Aim of the task: Copy out the items word for word, from the line with "Page size: 1654x1034." through the end of the items.

Given data:
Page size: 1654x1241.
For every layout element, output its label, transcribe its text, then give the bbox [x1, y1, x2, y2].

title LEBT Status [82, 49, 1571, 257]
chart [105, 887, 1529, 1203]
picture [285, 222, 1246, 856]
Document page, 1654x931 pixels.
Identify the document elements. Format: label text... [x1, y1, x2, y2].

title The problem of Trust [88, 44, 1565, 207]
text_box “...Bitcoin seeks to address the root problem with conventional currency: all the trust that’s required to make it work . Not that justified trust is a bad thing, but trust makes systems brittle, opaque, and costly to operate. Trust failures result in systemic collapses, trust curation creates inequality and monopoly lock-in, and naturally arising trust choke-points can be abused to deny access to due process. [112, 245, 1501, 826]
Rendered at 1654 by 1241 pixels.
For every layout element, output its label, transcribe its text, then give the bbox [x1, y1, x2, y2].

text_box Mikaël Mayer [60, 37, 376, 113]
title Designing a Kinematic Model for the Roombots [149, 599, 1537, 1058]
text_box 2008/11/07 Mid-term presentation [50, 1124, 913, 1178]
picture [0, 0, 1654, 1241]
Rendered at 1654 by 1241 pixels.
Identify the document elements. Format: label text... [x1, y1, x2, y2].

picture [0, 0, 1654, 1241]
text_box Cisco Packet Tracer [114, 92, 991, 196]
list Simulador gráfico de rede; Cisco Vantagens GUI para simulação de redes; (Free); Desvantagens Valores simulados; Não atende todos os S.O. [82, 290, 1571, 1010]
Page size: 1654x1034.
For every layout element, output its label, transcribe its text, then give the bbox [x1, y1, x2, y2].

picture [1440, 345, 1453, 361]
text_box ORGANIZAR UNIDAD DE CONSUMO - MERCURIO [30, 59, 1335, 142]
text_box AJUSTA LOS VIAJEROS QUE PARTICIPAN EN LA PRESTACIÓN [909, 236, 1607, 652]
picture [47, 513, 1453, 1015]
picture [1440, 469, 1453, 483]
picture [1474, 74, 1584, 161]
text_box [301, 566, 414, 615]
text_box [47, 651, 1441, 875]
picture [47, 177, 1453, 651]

Response to this exercise:
Page size: 1654x1034.
For every layout element, output its label, transcribe its text, then give the bbox [x1, y1, x2, y2].

picture [1440, 345, 1453, 361]
text_box ORGANIZAR UNIDAD DE CONSUMO - MERCURIO [30, 59, 1335, 142]
text_box AJUSTA LOS VIAJEROS QUE PARTICIPAN EN LA PRESTACIÓN [909, 236, 1607, 652]
picture [47, 513, 1453, 1015]
picture [1440, 469, 1453, 483]
picture [1474, 74, 1584, 161]
text_box [301, 566, 414, 615]
text_box [47, 651, 1441, 875]
picture [47, 177, 1453, 651]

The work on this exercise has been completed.